QT interval prolongation, arrhythmia, bradycardia, supraventricular tachyarrhythmia

Gastrointestinal disorders

common

dry mouth

common (children under 2 years of age)

diarrhea

very rare

abdominal pain, nausea, vomiting, dyspepsia, diarrhea

Hepatobiliary disorders

very rare

elevated liver enzymes, elevated bilirubin levels, hepatitis

frequency unknown

jaundice

Skin and subcutaneous tissue disorders

frequency unknown

photosensitivity

Eye disorders

frequency unknown

dry eyes

Musculoskeletal and connective tissue disorders

very rare

myalgia

General disorders

common

increased fatigue

common (children under 2 years of age)

fever

very rare

hypersensitivity reactions (anaphylaxis, angioneurotic edema, dyspnea, pruritus, rash, urticaria)

frequency unknown

asthenia

Reporting of suspected adverse reactions

Reporting of adverse reactions after marketing authorization of the medicinal product is of major importance. It allows continuous monitoring of the benefit-risk balance of the medicinal product. Medical and pharmaceutical professionals, as well as patients or their legal representatives, should report all suspected adverse reactions and lack of efficacy of the medicinal product via the Automated Pharmacovigilance Information System at the following link: https://aisf.dec.gov.ua.

Shelf life. 2 years.

Shelf life after opening the bottle – 3 months.

Storage conditions.

Keep out of the reach of children.

Keep in the original packaging to protect from light.

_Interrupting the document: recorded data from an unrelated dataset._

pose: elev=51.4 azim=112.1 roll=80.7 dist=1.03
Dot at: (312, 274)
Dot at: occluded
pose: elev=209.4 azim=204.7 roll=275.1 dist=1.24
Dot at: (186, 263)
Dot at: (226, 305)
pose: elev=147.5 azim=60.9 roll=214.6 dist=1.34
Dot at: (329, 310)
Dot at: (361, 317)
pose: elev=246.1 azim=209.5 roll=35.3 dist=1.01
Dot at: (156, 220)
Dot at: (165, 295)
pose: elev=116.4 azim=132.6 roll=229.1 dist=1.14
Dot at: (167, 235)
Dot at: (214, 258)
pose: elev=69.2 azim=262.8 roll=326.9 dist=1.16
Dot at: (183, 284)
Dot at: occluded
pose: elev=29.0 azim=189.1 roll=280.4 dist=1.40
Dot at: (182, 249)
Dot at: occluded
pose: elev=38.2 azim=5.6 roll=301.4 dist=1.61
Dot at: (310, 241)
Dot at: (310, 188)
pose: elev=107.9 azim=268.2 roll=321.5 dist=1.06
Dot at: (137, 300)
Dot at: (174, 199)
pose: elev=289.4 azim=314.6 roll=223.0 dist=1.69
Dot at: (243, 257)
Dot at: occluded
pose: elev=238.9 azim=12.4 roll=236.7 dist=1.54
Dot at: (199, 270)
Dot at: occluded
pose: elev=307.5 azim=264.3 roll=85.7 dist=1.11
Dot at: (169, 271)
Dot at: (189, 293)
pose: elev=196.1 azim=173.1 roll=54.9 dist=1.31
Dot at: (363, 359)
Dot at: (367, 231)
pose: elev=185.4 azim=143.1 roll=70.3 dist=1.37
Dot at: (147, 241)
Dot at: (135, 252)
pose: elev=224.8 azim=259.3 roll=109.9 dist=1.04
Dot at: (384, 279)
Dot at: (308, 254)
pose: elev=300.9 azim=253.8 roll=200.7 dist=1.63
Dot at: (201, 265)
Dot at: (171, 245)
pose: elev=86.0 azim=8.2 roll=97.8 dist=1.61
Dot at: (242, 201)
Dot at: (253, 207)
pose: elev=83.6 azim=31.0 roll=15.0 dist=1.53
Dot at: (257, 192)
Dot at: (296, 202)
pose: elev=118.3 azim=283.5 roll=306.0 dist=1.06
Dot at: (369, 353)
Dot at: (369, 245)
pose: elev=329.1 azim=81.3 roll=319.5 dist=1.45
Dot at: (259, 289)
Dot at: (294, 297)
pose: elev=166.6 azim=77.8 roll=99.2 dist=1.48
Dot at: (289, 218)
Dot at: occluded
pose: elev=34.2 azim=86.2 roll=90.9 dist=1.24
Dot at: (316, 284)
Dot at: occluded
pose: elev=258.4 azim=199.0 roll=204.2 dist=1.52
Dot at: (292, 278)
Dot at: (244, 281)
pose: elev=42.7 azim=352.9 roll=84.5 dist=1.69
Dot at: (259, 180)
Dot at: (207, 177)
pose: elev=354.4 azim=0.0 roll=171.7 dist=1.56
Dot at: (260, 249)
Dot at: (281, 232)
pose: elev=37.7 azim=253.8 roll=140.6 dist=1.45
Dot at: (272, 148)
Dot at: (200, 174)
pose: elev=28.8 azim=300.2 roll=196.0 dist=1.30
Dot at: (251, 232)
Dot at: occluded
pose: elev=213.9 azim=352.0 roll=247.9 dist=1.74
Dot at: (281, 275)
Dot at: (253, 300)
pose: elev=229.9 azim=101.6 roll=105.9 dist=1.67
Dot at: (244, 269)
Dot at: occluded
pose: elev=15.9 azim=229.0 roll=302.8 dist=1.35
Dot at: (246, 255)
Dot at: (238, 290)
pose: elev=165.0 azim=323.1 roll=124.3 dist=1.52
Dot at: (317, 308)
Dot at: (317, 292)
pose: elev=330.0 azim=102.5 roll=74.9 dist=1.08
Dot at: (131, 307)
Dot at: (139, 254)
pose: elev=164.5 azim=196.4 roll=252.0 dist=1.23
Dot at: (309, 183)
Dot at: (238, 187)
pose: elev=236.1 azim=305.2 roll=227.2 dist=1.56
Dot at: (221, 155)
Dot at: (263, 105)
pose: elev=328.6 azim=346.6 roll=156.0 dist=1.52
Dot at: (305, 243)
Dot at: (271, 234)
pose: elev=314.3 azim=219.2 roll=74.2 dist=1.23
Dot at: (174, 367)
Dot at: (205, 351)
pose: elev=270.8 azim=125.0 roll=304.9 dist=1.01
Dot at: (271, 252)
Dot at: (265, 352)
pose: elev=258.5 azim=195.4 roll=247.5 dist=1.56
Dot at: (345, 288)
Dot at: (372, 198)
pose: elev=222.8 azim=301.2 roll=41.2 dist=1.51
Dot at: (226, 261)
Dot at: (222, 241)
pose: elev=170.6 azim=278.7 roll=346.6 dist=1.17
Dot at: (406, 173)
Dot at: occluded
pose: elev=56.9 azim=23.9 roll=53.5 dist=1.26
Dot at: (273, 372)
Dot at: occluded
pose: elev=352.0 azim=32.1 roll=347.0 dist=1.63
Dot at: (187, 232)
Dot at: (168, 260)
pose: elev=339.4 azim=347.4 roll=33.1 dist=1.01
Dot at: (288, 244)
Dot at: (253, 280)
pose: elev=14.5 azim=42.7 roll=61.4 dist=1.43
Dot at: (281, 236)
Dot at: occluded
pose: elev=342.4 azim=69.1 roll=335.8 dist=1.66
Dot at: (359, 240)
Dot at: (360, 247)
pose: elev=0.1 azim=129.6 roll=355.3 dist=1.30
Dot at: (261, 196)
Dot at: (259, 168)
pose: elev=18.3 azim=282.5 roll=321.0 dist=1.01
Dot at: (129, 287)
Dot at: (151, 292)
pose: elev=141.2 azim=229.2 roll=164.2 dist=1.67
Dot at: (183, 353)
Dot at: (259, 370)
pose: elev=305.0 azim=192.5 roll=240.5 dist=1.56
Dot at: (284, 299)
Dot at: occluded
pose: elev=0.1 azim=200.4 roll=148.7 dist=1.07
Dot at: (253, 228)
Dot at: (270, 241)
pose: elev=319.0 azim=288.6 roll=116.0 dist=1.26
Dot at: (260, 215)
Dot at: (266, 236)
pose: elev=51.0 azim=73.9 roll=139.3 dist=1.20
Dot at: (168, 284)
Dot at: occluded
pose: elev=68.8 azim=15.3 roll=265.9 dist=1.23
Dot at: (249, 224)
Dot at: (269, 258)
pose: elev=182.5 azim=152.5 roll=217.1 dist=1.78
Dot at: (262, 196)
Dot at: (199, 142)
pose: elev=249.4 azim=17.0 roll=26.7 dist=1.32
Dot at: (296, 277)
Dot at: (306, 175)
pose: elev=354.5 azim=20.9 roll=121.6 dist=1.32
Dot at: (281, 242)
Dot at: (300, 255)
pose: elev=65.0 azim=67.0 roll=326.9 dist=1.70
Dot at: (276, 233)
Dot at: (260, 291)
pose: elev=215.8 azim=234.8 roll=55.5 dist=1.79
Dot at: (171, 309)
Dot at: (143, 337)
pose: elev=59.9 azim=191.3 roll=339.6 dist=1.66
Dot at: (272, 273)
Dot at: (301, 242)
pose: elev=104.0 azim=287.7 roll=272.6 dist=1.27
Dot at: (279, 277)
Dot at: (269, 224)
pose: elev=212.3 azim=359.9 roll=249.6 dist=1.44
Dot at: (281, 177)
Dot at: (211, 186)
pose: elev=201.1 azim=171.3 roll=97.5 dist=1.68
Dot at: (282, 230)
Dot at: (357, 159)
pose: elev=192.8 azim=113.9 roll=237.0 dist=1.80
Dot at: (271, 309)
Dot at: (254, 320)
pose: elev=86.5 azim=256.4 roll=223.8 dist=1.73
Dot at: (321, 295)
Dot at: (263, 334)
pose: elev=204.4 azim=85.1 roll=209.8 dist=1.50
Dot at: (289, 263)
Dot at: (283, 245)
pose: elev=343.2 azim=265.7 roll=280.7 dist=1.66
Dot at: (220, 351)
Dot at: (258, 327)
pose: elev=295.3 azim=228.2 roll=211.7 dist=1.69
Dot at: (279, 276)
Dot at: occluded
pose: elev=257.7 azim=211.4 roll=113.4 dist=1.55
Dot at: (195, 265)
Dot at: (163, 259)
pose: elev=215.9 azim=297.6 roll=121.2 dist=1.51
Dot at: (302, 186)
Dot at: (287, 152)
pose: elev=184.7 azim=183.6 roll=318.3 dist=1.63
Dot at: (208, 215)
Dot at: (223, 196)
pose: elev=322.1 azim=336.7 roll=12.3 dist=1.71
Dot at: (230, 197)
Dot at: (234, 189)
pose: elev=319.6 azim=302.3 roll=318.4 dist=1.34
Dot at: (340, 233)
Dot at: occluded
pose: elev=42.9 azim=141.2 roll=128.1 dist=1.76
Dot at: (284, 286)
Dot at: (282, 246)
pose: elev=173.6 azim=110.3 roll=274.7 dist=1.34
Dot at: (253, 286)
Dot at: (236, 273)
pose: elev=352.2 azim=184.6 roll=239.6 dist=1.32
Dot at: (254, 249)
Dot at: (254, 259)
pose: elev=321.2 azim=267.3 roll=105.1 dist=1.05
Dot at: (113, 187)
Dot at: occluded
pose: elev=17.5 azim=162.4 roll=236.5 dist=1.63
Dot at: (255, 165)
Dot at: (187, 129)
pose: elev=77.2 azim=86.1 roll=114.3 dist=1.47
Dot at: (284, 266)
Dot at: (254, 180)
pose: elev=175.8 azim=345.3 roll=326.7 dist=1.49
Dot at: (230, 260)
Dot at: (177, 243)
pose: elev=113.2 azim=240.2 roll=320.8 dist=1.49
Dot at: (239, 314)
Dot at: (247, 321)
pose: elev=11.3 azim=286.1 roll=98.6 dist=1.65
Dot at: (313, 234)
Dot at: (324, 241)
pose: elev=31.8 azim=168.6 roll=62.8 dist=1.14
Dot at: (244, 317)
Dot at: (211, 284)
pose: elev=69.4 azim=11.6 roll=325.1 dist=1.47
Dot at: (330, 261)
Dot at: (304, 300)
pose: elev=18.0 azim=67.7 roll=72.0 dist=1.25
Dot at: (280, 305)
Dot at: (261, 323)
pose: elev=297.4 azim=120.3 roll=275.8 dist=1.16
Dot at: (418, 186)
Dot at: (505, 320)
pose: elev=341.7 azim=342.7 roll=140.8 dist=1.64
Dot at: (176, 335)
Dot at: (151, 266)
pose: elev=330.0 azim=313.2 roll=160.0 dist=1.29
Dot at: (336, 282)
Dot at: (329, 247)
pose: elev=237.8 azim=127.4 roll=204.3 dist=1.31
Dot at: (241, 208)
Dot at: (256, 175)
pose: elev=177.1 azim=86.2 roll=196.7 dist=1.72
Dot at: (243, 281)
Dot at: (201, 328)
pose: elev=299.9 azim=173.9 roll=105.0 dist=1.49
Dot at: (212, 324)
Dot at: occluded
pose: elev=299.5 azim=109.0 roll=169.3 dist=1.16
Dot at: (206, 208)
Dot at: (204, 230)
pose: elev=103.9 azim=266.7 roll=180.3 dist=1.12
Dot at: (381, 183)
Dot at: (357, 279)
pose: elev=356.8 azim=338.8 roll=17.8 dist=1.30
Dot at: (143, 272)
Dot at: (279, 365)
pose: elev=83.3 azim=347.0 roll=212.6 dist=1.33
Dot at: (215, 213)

This medicinal product does not require special storage temperature conditions.

Packaging.

120 ml of solution in a glass or PET bottle.

1 bottle with a measuring cup and dosing syringe in a cardboard pack.

Availability. Over-the-counter.

Manufacturer.

Sofarma AD.

Manufacturer's address and location of the site of manufacturing activity.

16 Iliensko Shose Str., Sofia, 1220, Bulgaria.